WHAT TO DO
Some of the lines below need repeating. Reproduce exactly those between the lines holding "Select from List" and "The decision to", inclusive.

Collected data:
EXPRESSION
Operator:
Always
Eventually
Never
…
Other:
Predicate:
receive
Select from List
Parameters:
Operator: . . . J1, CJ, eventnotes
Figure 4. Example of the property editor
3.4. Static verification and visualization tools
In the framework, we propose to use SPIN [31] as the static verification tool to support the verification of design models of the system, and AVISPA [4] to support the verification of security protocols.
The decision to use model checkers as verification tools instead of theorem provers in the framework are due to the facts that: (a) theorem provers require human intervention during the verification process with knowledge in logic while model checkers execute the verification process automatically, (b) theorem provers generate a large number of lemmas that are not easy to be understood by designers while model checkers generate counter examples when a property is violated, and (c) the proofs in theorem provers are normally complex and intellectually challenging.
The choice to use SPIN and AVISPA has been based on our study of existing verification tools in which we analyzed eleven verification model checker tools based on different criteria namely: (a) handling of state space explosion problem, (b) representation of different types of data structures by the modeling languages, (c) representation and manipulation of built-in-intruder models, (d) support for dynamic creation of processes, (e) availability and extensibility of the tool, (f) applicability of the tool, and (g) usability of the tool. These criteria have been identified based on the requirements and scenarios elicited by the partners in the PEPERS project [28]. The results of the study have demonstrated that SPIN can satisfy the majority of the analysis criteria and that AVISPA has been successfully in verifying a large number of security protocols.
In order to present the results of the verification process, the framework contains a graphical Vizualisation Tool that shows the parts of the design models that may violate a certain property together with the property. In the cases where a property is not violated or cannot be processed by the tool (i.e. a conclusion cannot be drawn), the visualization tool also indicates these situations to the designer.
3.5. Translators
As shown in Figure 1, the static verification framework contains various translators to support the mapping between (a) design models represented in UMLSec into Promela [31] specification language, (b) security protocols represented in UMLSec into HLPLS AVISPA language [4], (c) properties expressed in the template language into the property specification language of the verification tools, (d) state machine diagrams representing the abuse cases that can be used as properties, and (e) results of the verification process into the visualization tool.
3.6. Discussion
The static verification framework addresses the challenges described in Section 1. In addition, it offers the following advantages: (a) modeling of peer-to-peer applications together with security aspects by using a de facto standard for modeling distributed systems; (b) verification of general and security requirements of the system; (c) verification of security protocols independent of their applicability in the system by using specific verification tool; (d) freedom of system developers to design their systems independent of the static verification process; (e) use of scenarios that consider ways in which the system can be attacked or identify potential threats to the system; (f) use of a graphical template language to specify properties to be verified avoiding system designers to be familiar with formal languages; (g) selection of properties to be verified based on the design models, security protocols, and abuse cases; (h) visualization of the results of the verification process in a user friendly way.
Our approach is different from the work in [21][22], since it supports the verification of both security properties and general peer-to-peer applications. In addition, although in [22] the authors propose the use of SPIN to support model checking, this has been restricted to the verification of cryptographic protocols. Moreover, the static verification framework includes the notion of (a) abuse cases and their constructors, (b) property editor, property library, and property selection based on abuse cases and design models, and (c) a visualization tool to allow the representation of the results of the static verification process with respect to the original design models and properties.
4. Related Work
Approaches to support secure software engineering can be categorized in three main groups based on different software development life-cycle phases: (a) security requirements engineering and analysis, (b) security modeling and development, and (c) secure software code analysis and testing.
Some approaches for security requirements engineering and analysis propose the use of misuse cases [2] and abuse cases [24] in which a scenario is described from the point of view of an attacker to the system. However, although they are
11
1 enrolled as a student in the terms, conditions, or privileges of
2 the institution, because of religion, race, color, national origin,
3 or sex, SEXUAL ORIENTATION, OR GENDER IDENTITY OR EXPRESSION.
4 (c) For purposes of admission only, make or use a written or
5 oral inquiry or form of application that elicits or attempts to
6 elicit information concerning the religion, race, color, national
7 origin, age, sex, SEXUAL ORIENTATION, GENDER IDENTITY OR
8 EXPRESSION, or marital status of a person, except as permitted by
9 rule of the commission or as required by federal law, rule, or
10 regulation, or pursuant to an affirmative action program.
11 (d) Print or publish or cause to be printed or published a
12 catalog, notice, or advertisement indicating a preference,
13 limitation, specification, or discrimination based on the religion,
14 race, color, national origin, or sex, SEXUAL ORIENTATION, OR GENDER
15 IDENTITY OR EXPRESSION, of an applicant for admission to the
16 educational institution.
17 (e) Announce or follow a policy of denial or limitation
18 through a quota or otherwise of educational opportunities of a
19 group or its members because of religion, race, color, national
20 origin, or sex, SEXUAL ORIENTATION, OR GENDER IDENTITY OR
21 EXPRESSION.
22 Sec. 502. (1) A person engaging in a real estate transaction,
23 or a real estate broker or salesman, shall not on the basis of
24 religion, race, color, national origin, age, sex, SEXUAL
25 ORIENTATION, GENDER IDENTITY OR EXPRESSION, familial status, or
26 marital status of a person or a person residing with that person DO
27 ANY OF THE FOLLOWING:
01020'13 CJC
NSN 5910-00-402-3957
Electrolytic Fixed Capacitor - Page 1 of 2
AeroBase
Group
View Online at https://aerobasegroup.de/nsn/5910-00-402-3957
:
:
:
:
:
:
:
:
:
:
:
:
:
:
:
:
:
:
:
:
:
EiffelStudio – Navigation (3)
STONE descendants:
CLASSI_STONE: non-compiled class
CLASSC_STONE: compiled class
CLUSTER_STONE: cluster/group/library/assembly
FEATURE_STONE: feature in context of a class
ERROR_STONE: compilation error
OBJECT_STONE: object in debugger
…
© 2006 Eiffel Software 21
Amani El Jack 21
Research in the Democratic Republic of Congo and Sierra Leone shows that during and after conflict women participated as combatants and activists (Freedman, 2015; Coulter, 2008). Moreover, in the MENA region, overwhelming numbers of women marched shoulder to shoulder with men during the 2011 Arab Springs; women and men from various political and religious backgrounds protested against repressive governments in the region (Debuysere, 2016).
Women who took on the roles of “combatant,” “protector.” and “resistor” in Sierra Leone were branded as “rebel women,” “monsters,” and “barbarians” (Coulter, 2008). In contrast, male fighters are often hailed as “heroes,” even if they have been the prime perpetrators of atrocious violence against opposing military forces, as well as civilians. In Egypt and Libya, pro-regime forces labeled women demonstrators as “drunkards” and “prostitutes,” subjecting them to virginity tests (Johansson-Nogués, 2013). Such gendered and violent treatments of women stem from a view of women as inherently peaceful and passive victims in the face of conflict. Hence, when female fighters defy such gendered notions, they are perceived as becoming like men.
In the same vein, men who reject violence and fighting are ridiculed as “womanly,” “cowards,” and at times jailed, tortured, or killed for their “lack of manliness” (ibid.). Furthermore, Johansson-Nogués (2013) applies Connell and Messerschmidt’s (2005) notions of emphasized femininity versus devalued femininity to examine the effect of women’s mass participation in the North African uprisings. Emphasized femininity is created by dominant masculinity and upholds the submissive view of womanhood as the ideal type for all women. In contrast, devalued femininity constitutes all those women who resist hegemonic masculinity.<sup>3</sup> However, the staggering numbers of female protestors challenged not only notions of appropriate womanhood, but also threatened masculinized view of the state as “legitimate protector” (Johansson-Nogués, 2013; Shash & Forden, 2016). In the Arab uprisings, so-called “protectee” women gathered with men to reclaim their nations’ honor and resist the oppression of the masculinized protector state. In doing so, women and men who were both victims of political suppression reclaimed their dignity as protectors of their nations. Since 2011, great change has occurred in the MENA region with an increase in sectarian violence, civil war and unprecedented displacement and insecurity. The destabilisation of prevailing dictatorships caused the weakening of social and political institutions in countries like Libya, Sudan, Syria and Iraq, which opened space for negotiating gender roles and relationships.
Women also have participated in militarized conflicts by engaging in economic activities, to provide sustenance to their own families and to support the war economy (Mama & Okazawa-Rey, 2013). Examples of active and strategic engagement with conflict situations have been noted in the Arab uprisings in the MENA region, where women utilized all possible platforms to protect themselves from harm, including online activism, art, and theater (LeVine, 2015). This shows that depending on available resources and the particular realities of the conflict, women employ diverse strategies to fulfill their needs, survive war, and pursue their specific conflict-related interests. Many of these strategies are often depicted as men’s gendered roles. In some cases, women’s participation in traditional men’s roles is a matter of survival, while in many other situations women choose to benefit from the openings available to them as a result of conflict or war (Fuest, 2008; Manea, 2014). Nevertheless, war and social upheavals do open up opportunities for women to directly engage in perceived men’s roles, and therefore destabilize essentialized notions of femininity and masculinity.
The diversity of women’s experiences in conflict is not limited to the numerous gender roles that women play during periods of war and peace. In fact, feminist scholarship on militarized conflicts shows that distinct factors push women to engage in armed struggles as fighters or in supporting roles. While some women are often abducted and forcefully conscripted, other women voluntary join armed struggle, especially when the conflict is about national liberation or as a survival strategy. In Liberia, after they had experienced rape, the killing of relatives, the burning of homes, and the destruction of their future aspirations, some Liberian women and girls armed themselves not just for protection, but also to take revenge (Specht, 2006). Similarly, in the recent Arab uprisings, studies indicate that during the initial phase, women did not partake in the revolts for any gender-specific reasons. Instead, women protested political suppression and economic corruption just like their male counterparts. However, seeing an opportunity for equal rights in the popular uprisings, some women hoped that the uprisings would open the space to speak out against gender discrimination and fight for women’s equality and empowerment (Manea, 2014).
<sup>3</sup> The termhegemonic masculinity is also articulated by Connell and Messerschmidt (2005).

ANSWER TO THIS PROBLEM
Select from List
Parameters:
Operator: . . . J1, CJ, eventnotes
Figure 4. Example of the property editor
3.4. Static verification and visualization tools
In the framework, we propose to use SPIN [31] as the static verification tool to support the verification of design models of the system, and AVISPA [4] to support the verification of security protocols.
The decision to use model checkers as verification tools instead of theorem provers in the framework are due to the facts that: (a) theorem provers require human intervention during the verification process with knowledge in logic while model checkers execute the verification process automatically, (b) theorem provers generate a large number of lemmas that are not easy to be understood by designers while model checkers generate counter examples when a property is violated, and (c) the proofs in theorem provers are normally complex and intellectually challenging.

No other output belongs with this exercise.